··· SUPPLIED RECORDS

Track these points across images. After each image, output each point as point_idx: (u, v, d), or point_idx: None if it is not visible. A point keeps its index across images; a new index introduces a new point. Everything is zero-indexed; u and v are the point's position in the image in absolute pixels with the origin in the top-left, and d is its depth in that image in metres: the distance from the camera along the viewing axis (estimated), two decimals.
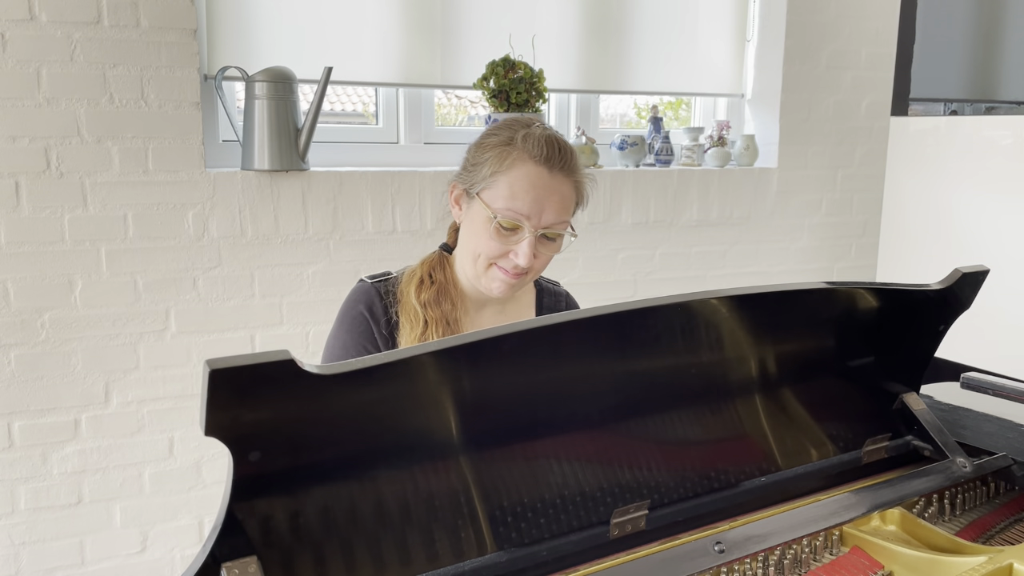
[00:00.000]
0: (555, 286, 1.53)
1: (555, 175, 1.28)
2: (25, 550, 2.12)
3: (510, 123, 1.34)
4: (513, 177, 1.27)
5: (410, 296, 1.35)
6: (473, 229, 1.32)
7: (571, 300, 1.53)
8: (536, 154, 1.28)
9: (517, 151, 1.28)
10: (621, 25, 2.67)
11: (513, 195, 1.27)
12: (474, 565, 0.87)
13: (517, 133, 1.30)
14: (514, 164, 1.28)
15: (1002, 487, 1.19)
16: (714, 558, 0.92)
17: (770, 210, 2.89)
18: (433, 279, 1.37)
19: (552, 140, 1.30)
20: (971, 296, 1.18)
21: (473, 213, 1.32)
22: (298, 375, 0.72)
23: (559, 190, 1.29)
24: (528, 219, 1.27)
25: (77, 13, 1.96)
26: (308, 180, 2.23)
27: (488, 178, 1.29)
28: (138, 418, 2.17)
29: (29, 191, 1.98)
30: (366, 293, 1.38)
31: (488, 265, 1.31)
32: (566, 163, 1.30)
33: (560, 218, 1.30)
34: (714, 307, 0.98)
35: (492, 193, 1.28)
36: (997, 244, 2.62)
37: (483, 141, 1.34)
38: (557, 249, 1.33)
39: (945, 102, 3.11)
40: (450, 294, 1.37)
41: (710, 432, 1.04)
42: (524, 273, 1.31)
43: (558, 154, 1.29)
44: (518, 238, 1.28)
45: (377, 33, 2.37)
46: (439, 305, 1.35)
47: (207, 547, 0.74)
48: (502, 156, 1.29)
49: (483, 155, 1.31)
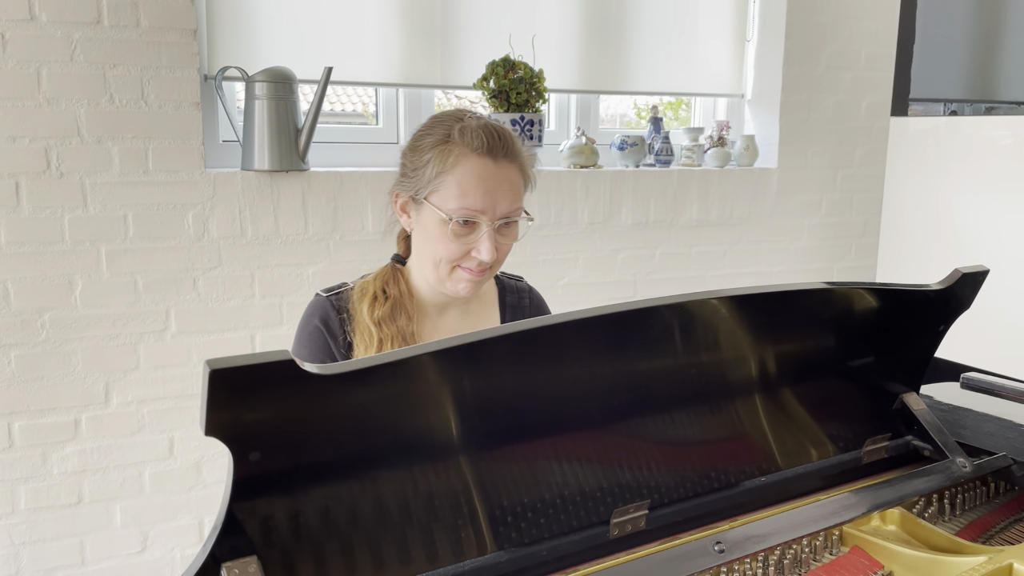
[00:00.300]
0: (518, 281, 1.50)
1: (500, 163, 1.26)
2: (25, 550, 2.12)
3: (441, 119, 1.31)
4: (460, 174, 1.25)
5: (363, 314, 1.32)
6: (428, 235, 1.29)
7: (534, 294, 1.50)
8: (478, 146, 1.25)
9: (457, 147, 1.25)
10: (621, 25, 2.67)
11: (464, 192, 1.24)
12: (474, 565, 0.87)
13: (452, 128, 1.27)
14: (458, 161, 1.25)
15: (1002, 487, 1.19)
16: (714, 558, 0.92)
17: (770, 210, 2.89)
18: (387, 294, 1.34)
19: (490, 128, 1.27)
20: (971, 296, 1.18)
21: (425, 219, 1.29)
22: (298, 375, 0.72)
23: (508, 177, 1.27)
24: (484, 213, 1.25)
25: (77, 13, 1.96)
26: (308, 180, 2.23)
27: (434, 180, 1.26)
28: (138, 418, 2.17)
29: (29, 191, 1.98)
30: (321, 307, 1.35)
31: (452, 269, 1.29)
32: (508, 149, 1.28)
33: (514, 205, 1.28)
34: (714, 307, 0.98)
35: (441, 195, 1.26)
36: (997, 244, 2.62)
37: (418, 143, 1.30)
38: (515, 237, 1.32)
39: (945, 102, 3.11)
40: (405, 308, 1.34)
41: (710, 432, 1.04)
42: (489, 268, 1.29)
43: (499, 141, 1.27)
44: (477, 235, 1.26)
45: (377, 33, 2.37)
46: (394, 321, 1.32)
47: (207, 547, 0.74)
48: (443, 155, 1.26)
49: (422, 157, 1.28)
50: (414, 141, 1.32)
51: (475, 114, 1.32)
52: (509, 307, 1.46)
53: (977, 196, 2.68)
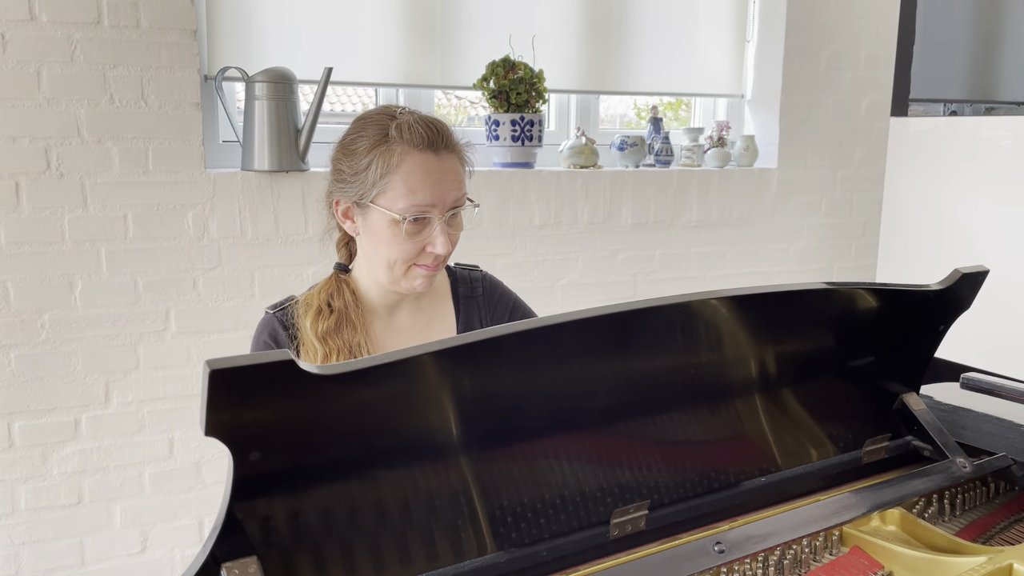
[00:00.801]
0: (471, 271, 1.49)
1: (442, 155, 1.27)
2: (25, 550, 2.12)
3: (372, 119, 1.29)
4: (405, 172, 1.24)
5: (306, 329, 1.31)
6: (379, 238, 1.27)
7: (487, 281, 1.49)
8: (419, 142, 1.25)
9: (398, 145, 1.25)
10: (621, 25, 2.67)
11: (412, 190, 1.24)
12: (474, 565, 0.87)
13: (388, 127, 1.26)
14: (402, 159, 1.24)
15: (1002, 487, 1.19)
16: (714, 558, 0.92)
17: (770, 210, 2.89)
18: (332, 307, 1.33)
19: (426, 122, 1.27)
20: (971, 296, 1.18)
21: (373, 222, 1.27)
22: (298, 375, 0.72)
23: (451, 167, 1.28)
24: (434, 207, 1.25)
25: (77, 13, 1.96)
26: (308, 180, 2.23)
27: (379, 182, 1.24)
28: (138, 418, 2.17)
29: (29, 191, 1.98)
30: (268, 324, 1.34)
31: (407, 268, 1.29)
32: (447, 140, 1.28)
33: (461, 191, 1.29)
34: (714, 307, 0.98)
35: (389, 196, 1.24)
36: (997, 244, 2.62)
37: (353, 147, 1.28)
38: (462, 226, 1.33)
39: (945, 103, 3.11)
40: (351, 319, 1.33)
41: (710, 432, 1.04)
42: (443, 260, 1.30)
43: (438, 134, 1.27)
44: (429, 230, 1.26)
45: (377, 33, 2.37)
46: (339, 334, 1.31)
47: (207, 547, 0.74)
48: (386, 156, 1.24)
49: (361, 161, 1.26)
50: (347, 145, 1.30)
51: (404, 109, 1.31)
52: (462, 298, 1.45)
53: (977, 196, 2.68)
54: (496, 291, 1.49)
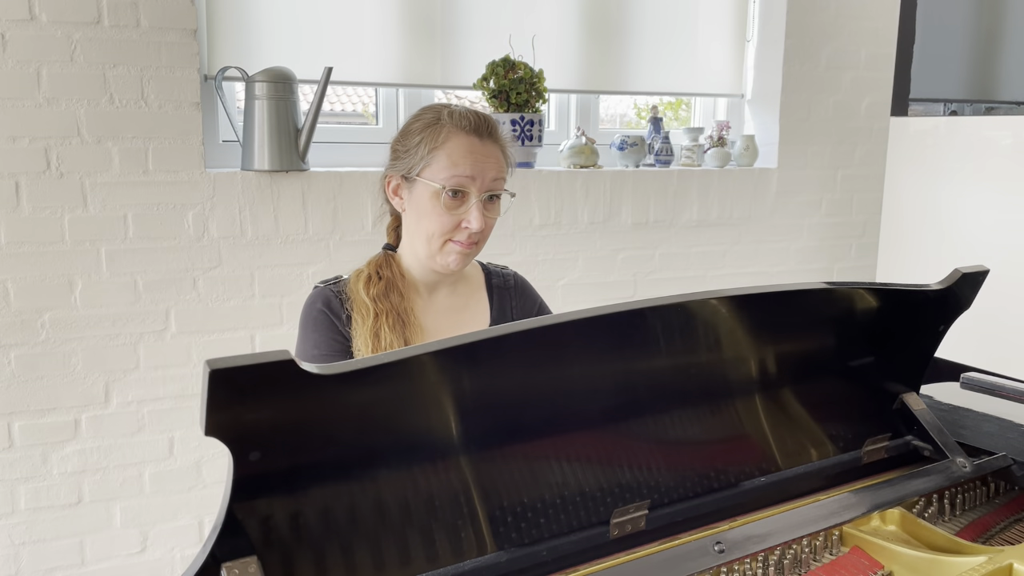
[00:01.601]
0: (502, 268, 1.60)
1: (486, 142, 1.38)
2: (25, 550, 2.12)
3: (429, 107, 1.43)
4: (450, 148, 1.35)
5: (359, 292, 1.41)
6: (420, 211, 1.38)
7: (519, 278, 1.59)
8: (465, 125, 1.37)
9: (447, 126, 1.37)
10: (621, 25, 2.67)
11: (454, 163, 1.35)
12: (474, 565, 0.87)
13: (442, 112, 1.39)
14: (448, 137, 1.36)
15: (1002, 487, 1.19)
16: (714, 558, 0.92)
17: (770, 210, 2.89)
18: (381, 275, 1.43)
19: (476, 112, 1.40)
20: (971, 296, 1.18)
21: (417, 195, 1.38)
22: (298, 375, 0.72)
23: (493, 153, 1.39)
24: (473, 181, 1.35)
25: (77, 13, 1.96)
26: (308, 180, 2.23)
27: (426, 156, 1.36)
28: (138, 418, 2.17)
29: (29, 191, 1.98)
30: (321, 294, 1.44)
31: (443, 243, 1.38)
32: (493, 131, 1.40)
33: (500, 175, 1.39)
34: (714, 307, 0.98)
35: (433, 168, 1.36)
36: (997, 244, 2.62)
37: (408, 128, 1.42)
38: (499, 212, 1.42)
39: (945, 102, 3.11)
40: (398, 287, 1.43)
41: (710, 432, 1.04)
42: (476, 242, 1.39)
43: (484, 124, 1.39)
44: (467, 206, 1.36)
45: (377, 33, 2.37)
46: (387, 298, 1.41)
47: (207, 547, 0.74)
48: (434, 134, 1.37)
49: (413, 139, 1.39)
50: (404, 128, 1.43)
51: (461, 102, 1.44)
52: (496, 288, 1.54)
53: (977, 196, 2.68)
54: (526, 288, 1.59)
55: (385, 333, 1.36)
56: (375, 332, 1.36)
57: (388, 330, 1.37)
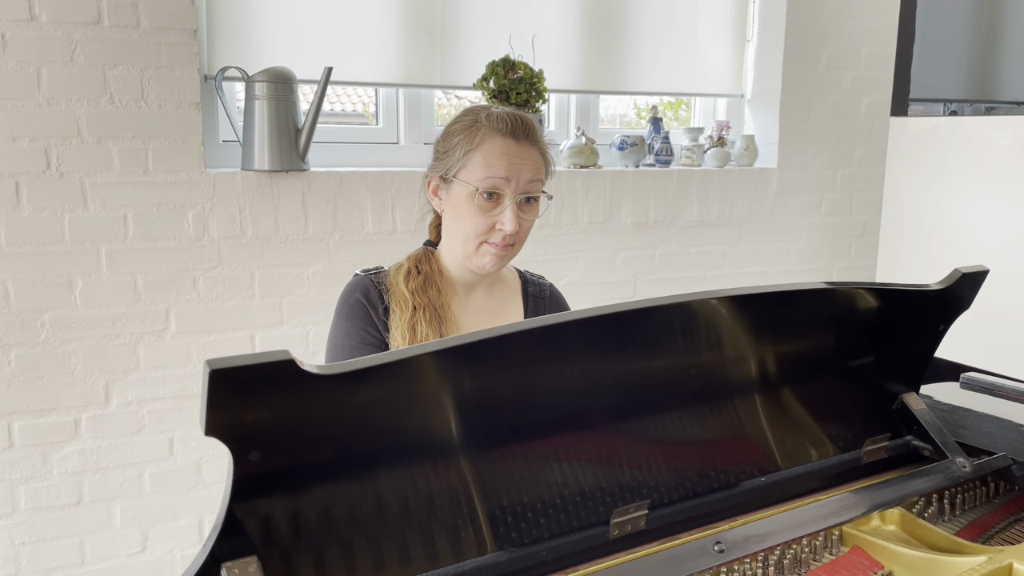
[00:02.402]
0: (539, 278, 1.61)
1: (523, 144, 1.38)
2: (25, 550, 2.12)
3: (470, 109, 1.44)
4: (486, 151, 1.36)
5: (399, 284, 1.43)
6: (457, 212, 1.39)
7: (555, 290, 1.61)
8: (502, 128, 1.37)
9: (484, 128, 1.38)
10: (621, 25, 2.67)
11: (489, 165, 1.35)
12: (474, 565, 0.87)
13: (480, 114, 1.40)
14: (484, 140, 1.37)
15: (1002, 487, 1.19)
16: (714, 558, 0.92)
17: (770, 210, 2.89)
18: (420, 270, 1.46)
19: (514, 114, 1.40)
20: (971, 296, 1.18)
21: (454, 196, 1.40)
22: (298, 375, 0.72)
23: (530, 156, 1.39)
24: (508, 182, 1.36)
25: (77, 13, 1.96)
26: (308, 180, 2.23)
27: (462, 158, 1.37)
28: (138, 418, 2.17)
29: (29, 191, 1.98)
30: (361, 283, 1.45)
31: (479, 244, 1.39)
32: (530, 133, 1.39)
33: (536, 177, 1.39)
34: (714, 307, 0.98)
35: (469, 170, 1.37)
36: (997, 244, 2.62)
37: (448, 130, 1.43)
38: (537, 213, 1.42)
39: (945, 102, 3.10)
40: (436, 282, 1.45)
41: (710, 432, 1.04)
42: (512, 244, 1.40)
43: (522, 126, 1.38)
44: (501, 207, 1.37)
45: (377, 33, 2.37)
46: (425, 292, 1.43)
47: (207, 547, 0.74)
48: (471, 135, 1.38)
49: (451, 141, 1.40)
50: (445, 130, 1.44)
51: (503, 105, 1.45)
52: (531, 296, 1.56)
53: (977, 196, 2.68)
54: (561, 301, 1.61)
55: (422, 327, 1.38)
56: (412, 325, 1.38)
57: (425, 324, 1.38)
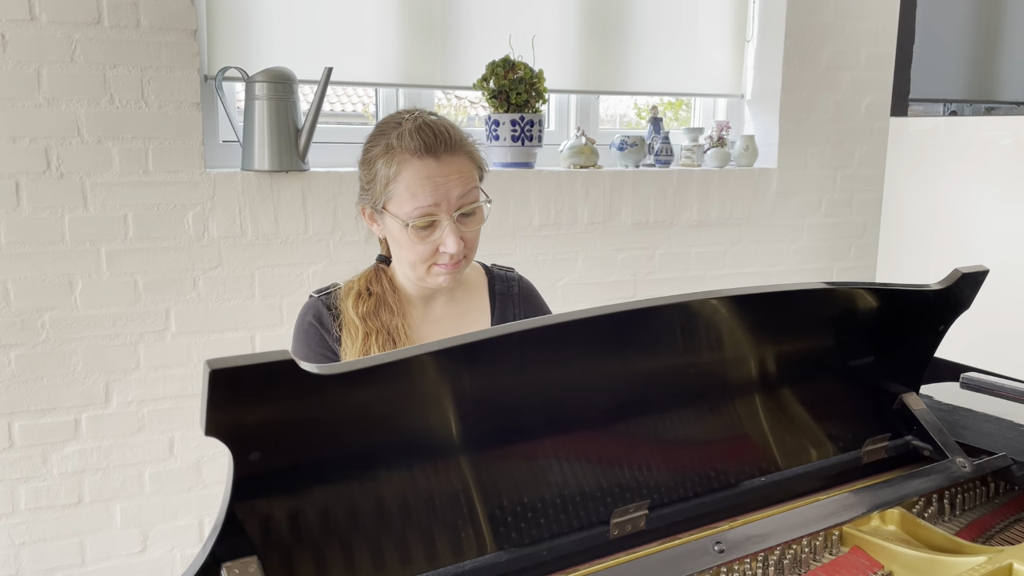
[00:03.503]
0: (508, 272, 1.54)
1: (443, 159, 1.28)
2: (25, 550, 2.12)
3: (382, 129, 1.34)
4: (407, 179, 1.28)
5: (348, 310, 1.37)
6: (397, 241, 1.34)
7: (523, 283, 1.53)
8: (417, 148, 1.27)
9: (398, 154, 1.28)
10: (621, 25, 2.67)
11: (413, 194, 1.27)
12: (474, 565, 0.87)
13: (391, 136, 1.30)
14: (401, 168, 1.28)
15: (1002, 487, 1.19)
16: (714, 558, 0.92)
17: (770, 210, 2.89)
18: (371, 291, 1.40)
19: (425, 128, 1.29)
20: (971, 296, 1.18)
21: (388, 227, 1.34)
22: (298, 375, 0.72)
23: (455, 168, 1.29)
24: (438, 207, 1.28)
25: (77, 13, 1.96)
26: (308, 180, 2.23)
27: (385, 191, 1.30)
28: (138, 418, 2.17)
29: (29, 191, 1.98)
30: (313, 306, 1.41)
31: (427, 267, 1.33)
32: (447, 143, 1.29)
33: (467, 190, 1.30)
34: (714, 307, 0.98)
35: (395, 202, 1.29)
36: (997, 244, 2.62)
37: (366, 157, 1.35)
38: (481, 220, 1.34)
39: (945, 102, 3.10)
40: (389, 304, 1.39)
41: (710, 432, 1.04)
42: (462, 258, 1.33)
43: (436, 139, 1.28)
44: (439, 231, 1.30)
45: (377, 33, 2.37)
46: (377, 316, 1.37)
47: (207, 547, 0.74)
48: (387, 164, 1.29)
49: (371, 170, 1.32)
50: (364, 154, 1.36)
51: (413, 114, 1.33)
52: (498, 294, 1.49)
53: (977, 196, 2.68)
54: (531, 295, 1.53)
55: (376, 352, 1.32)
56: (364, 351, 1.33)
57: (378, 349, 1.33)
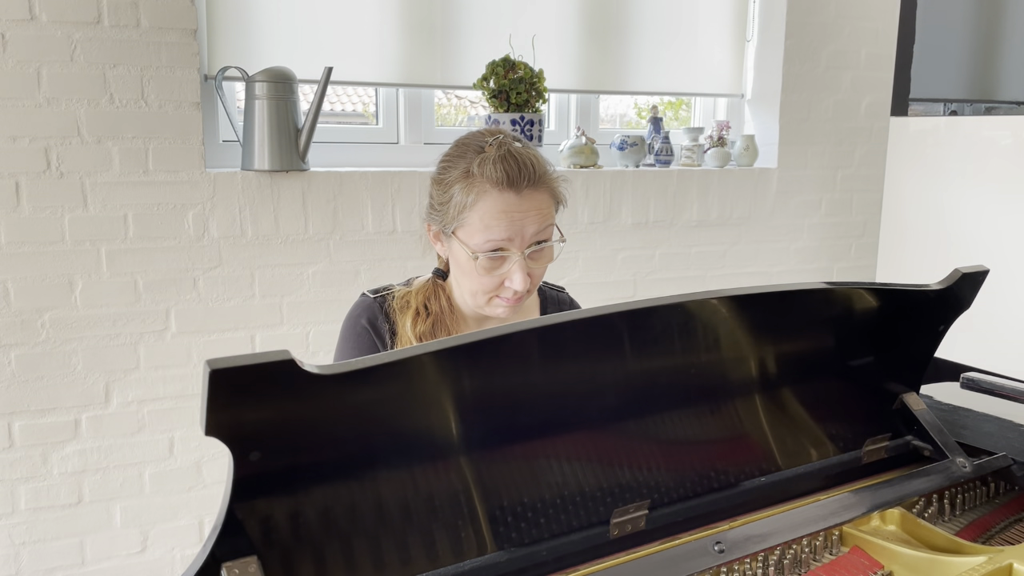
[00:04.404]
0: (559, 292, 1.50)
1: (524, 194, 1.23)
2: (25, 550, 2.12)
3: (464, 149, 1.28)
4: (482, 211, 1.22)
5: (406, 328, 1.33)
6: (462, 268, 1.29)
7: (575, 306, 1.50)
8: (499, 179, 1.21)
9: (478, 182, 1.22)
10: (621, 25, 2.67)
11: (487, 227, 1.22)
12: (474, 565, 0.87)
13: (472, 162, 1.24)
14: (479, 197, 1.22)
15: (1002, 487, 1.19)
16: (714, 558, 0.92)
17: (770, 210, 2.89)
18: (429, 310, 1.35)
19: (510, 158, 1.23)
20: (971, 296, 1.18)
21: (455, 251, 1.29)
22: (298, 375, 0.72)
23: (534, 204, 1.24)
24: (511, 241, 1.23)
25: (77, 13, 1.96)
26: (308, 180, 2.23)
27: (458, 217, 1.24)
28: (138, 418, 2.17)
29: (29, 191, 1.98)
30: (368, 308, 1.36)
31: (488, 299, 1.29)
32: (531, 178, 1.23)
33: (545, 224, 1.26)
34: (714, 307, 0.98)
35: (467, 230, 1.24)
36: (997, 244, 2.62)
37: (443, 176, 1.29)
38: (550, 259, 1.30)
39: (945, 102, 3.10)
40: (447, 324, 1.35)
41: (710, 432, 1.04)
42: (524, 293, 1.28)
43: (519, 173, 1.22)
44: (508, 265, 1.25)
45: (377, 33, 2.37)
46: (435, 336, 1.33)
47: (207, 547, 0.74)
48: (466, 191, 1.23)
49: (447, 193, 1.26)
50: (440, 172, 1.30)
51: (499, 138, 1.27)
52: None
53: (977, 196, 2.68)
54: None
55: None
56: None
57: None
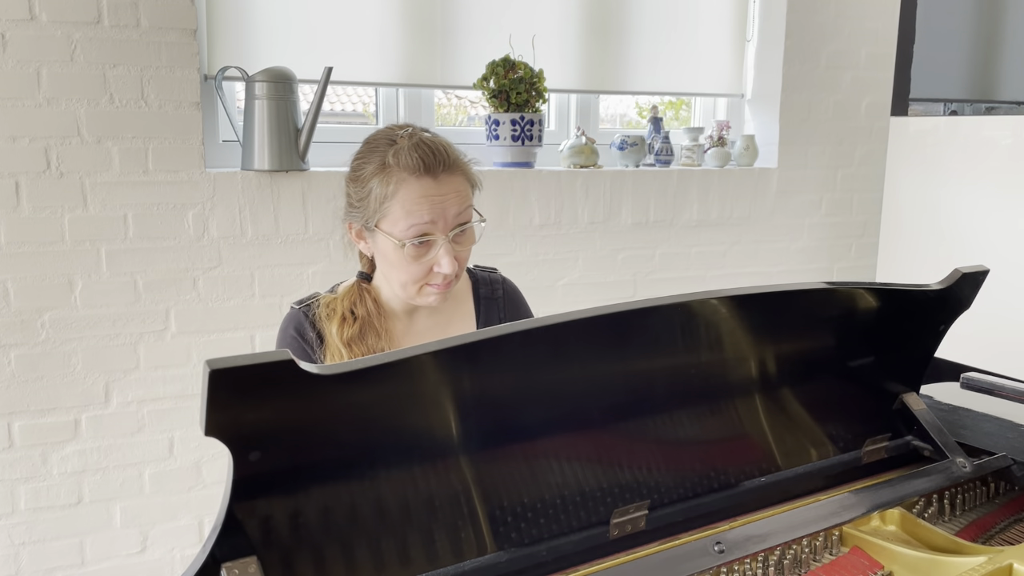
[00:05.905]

······

EXERCISE AIM: Retype only this portion of the data above: the line containing "38: (557, 249, 1.33)", the line containing "49: (483, 155, 1.31)", and all lines between them, exactly.

OUTPUT:
38: (557, 249, 1.33)
39: (945, 102, 3.11)
40: (450, 294, 1.37)
41: (710, 432, 1.04)
42: (524, 273, 1.31)
43: (558, 154, 1.29)
44: (518, 238, 1.28)
45: (377, 33, 2.37)
46: (439, 305, 1.35)
47: (207, 547, 0.74)
48: (502, 156, 1.29)
49: (483, 155, 1.31)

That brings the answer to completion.